Exercise requirements:
1 – Reproduce the passage from the article on sculptor Herman Wald between "(Author: Natalie Knight, Vol." and "and many others.", inclusive.
2 – Carry on the article about sculptor Herman Wald from its final sentence.

(Author: Natalie Knight, Vol. 67, No. 1, Pesach 2012)
When I interviewed Herman Wald in his studio in 1970, three weeks before his sudden death at the age of 64, I was intrigued to find an artist who was conflicted about religion. He was frustrated by the second Commandment, “Thou shalt not make graven images.” This, after all, was his calling.1
Wald was forced to take the Ten
Commandments very seriously. He grew up in a religious home where his father was a Rabbi and his mother came from a distinguished line of Rabbonim. Knowledge of the Bible was something the young Herman imbibed in his mother’s milk and his sculptures include his interpretation of Cain, Jacob, Moses, Job and many others.
Wald recalled that when he was a teenager, his father refused to allow him to make threedimensional art forms. However, being a rebel, he secretly made a realistic portrait bust of Theodore Herzl, which he finally showed to his father: “While inspecting it I noticed a veil gradually lifting from his eyes – a screen that separated the religious prejudice from the instinctive understanding of the fine arts. He only shook his head in a noncommittal way, not knowing whether to be for or against my career”.
Rabbi Wald realized that he could not fight his son’s passionate calling and sent him to study at the National Academy in Budapest, and later to Europe and the UK.

[Box coordinate listings]
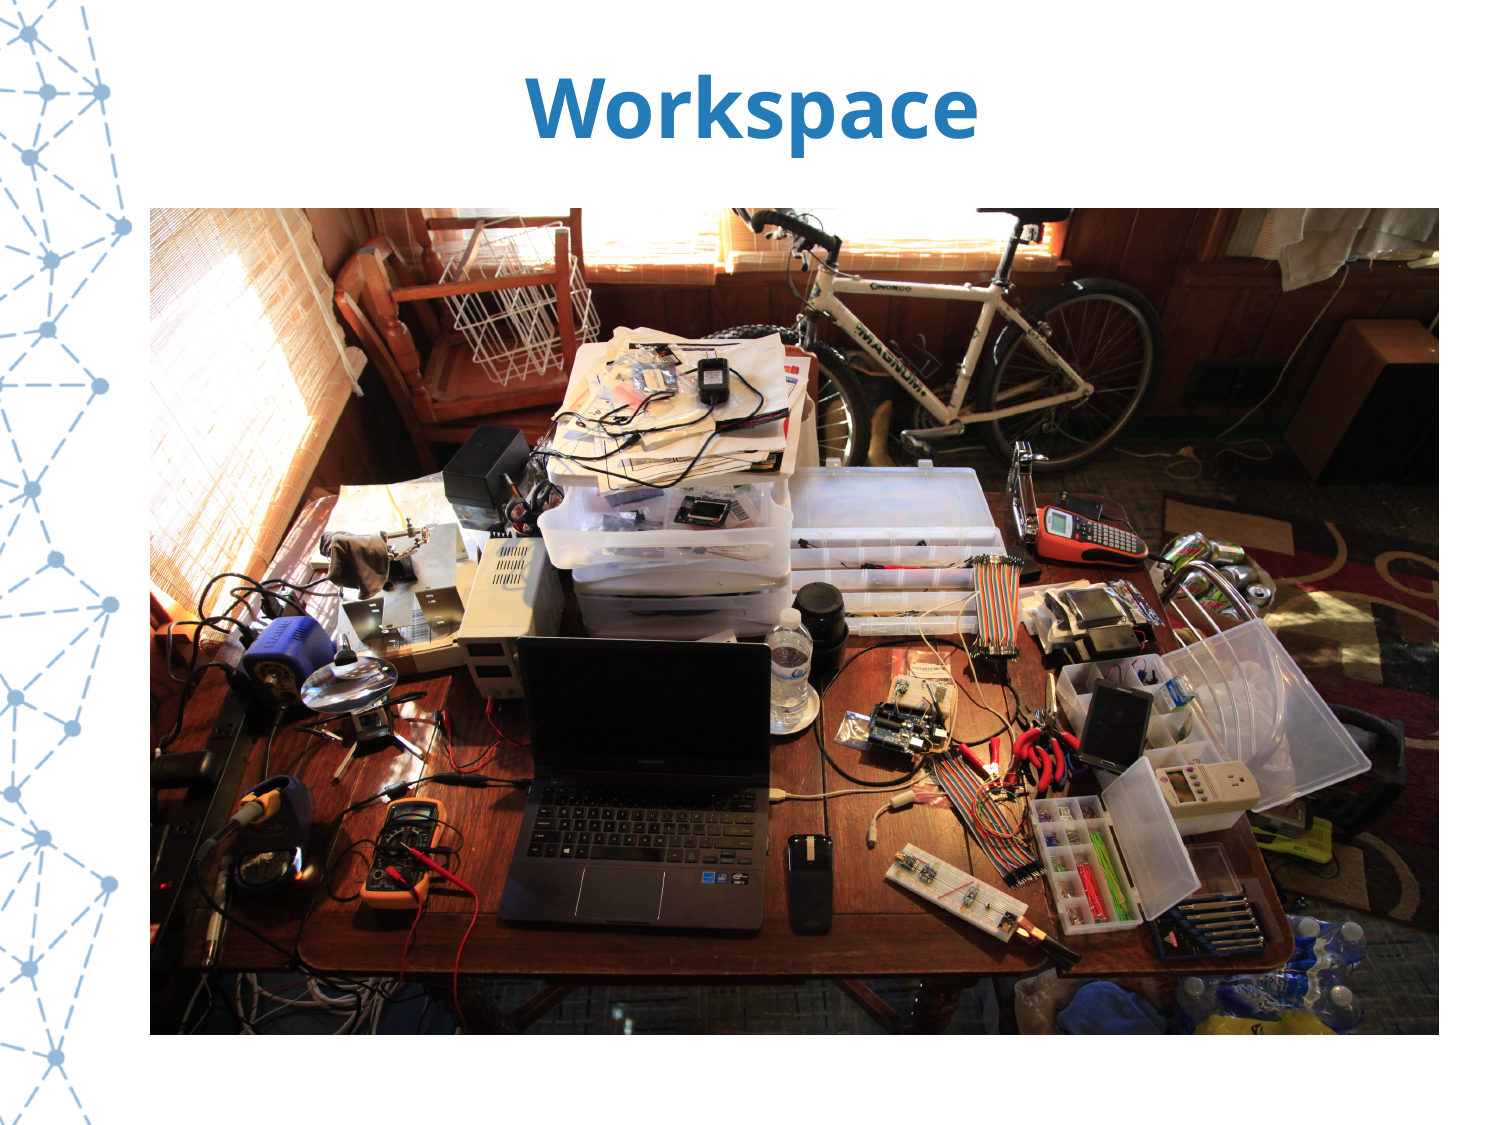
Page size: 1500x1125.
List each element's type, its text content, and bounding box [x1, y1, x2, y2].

title Workspace [510, 47, 1066, 165]
picture [0, 0, 133, 1125]
picture [150, 208, 1439, 1036]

Per-task answers:
1 –
(Author: Natalie Knight, Vol. 67, No. 1, Pesach 2012)
When I interviewed Herman Wald in his studio in 1970, three weeks before his sudden death at the age of 64, I was intrigued to find an artist who was conflicted about religion. He was frustrated by the second Commandment, “Thou shalt not make graven images.” This, after all, was his calling.1
Wald was forced to take the Ten
Commandments very seriously. He grew up in a religious home where his father was a Rabbi and his mother came from a distinguished line of Rabbonim. Knowledge of the Bible was something the young Herman imbibed in his mother’s milk and his sculptures include his interpretation of Cain, Jacob, Moses, Job and many others.

2 –
I interviewed Rabbi Avi Amittai co-Rosh Kollel of the Beit Mordechai Campus Kollel at Yeshiva College, and asked him about the interpretation of the commandment “Thou shalt not make a graven image”. Does this include the words and “bow down to them”? Would it be acceptable to make a sculpture purely for aesthetic reasons?
Rabbi Amittai, said that the two parts were not one sentence but two. There was no getting around the fact that we are commanded not to make graven images – even if we don’t intend to bow down to them. Jewish law not only allows but encourages the skilled artist or craftsman to make beautiful objects for use (the first artist so commanded was Bezalel,2 Shemot 35:30:33).
There are fewer objections to two-dimensional art, and for thousands of years skilled Jewish artists have decorated and illustrated books and manuscripts.3 The purpose of the art is to glorify Hashem and to refine the character of the artist.
R’ Amittai referred to the fact that the prohibition against making graven images has come to mean that a sculptor cannot create a human figure, detailed and life-size, but that an abstract sculpture or part of the human form would be acceptable.
I asked him how to reconcile this stricture with the fact that there were two winged cherubs (Kruvim) in the Temple that had human features. To this, he replied, “Hashem commanded man in general not to make graven images and he commanded Bezalel to make the Kruvim for a particular purpose. They are two different commandments, each coming from Hashem”.
The Rabbi pointed out that we live in a time where people are asking questions and want to understand. They are not prepared to accept the Halacha blindly as they did in the past.
He agreed that there was a different mood in the 21st Century world. Art today is no longer as connected as it was to religion and idol-worship. However, he re-iterated that Hashem instructed us to stay away from graven images, remarking that the Torah wants to protect us from ever reverting back to those wild, dark elements within man.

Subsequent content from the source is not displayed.